Broken Wheel Cosmology: Demons

Previously Broken Wheel Cosmology posts explored different ways of thinking about gods. Implicit in the exercise is that godhood is not a yes/no state, but a spectrum of conditions across which various immortal, supernatural, and extraplanar entities exist.

D&D’s own metaphysics in recent editions support this idea. The warlock can gain many of the same benefits as a cleric through a pact with a fiend, fey, old one, or even a celestial. Implicit is the idea that the “gods” merely have a strong brand as the distributors of power to the mortal realms; but that’s not exclusive.

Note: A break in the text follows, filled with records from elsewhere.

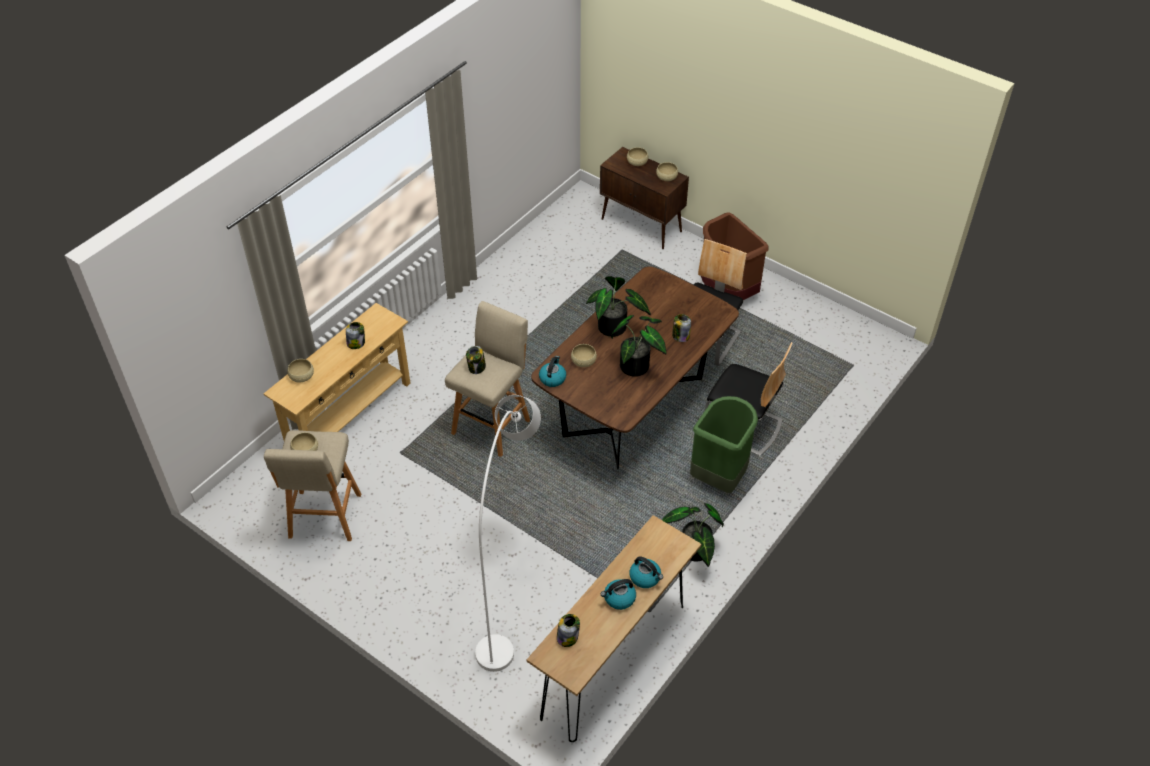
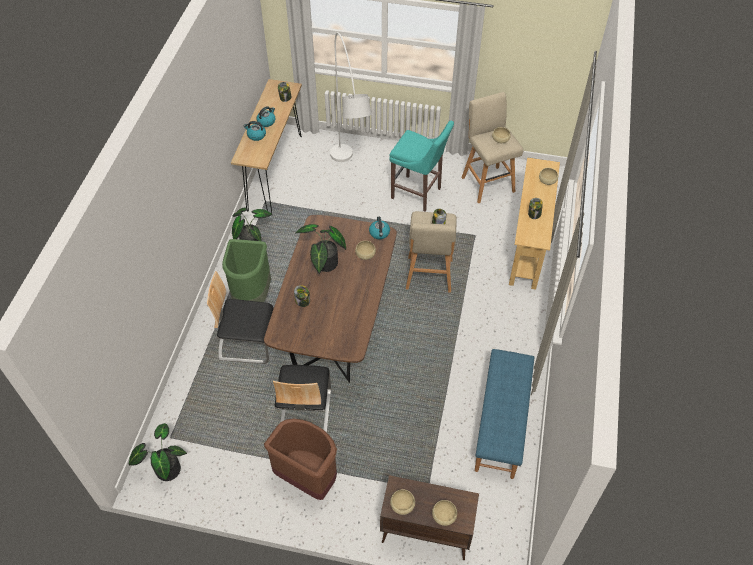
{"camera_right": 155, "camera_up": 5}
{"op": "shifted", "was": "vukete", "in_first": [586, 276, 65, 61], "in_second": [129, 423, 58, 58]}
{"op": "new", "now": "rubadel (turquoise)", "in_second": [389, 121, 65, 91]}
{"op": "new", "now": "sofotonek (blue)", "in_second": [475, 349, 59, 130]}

So how can we think about those other creatures that have god-like power? How do they fit into our cosmology? Let’s start with demons.


Laughing Demon


What is a Demon?

The chaotic planes of the demons are worlds where pure Id can shape existence. Will to power is a concrete, observable law of their universe. Will something into being, for good or for ill, and it can just happen.

Demons are repulsed by the material world, bound by inert, inoperable physical laws that individuals largely cannot influence. It’s abhorrent to demons. To them it feels like an artificial, dead, soulless, nothing-place.

How do you roleplay a demon on the material plane? Basically like a person who believes they are in a simulation of reality and wants out. A demon feels no remorse for killing or destruction, because nothing here is real. In fact, this place is a mockery of true life (demonic life). Imagine the movie the Matrix from the perspective of one of the ordinary people oblivious to the fact that they are in a simulation; to them, the movie's heroes would be like demons.

Demons are sometimes drawn to mortals who wish to bring extreme change to the world. Such mortals could be anyone from an obsessive artist to a driven serial killer to a revolutionary who wants to see the kingdom burn. The moral valence isn’t interesting or important to the demon. The important thing is the person wants to bring disruption and entropy to the system.

While demons can’t be reasoned with, they can be swayed by emotional appeals. But this rarely lasts for long. Even a relatively sympathetic demon is going to end up killing and destroying sooner or later. A demon is a bull in a china shop full of china decorated with horribly offensive anti-bull illustrations.